═══ Provided records ═══

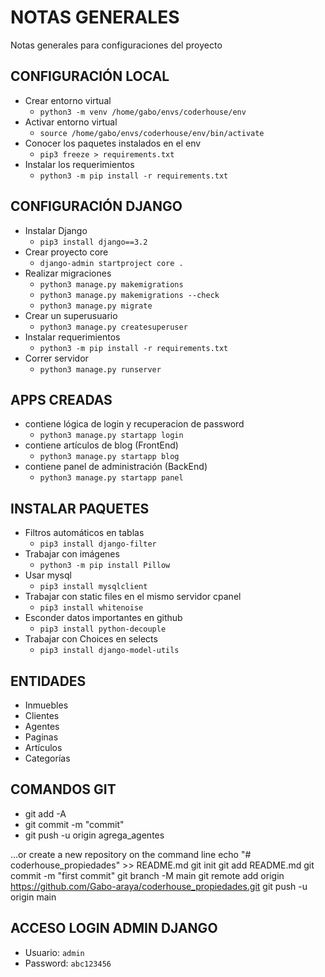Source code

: # NOTAS GENERALES

Notas generales para configuraciones del proyecto

## CONFIGURACIÓN LOCAL 
* Crear entorno virtual
	- `python3 -m venv /home/gabo/envs/coderhouse/env`
* Activar entorno virtual
    - `source /home/gabo/envs/coderhouse/env/bin/activate`
* Conocer los paquetes instalados en el env
	- `pip3 freeze > requirements.txt`
* Instalar los requerimientos
	- `python3 -m pip install -r requirements.txt`


## CONFIGURACIÓN DJANGO
* Instalar Django
	- `pip3 install django==3.2`
* Crear proyecto core 
	- `django-admin startproject core . `
* Realizar migraciones 
	- `python3 manage.py makemigrations`
    - `python3 manage.py makemigrations --check`
    - `python3 manage.py migrate`
* Crear un superusuario
	- `python3 manage.py createsuperuser`
* Instalar requerimientos
	- `python3 -m pip install -r requirements.txt`
* Correr servidor
	- `python3 manage.py runserver`


## APPS CREADAS
* contiene lógica de login y recuperacion de password
	- `python3 manage.py startapp login`
* contiene artículos de blog (FrontEnd)
	- `python3 manage.py startapp blog`
* contiene panel de administración (BackEnd)
	- `python3 manage.py startapp panel`


## INSTALAR PAQUETES
* Filtros automáticos en tablas
	- `pip3 install django-filter`
* Trabajar con imágenes
	- `python3 -m pip install Pillow`
* Usar mysql
	- `pip3 install mysqlclient`
* Trabajar con static files en el mismo servidor cpanel
	- `pip3 install whitenoise`
* Esconder datos importantes en github
	- `pip3 install python-decouple`
* Trabajar con Choices en selects
	- `pip3 install django-model-utils`


## ENTIDADES
 - Inmuebles
 - Clientes
 - Agentes
 - Paginas
 - Artículos
 - Categorías


## COMANDOS GIT
* git add -A
* git commit -m "commit"
* git push -u origin agrega_agentes


…or create a new repository on the command line
echo "# coderhouse_propiedades" >> README.md
git init
git add README.md
git commit -m "first commit"
git branch -M main
git remote add origin https://github.com/Gabo-araya/coderhouse_propiedades.git
git push -u origin main


## ACCESO LOGIN ADMIN DJANGO
* Usuario: `admin`
* Password: `abc123456`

═══

▶ [What is expected] Leave the pictures out and write out every entry exactly as given.

▶ [Answer box]
Source code

: # NOTAS GENERALES

Notas generales para configuraciones del proyecto

## CONFIGURACIÓN LOCAL 
* Crear entorno virtual
	- `python3 -m venv /home/gabo/envs/coderhouse/env`
* Activar entorno virtual
    - `source /home/gabo/envs/coderhouse/env/bin/activate`
* Conocer los paquetes instalados en el env
	- `pip3 freeze > requirements.txt`
* Instalar los requerimientos
	- `python3 -m pip install -r requirements.txt`


## CONFIGURACIÓN DJANGO
* Instalar Django
	- `pip3 install django==3.2`
* Crear proyecto core 
	- `django-admin startproject core . `
* Realizar migraciones 
	- `python3 manage.py makemigrations`
    - `python3 manage.py makemigrations --check`
    - `python3 manage.py migrate`
* Crear un superusuario
	- `python3 manage.py createsuperuser`
* Instalar requerimientos
	- `python3 -m pip install -r requirements.txt`
* Correr servidor
	- `python3 manage.py runserver`


## APPS CREADAS
* contiene lógica de login y recuperacion de password
	- `python3 manage.py startapp login`
* contiene artículos de blog (FrontEnd)
	- `python3 manage.py startapp blog`
* contiene panel de administración (BackEnd)
	- `python3 manage.py startapp panel`


## INSTALAR PAQUETES
* Filtros automáticos en tablas
	- `pip3 install django-filter`
* Trabajar con imágenes
	- `python3 -m pip install Pillow`
* Usar mysql
	- `pip3 install mysqlclient`
* Trabajar con static files en el mismo servidor cpanel
	- `pip3 install whitenoise`
* Esconder datos importantes en github
	- `pip3 install python-decouple`
* Trabajar con Choices en selects
	- `pip3 install django-model-utils`


## ENTIDADES
 - Inmuebles
 - Clientes
 - Agentes
 - Paginas
 - Artículos
 - Categorías


## COMANDOS GIT
* git add -A
* git commit -m "commit"
* git push -u origin agrega_agentes


…or create a new repository on the command line
echo "# coderhouse_propiedades" >> README.md
git init
git add README.md
git commit -m "first commit"
git branch -M main
git remote add origin https://github.com/Gabo-araya/coderhouse_propiedades.git
git push -u origin main


## ACCESO LOGIN ADMIN DJANGO
* Usuario: `admin`
* Password: `abc123456`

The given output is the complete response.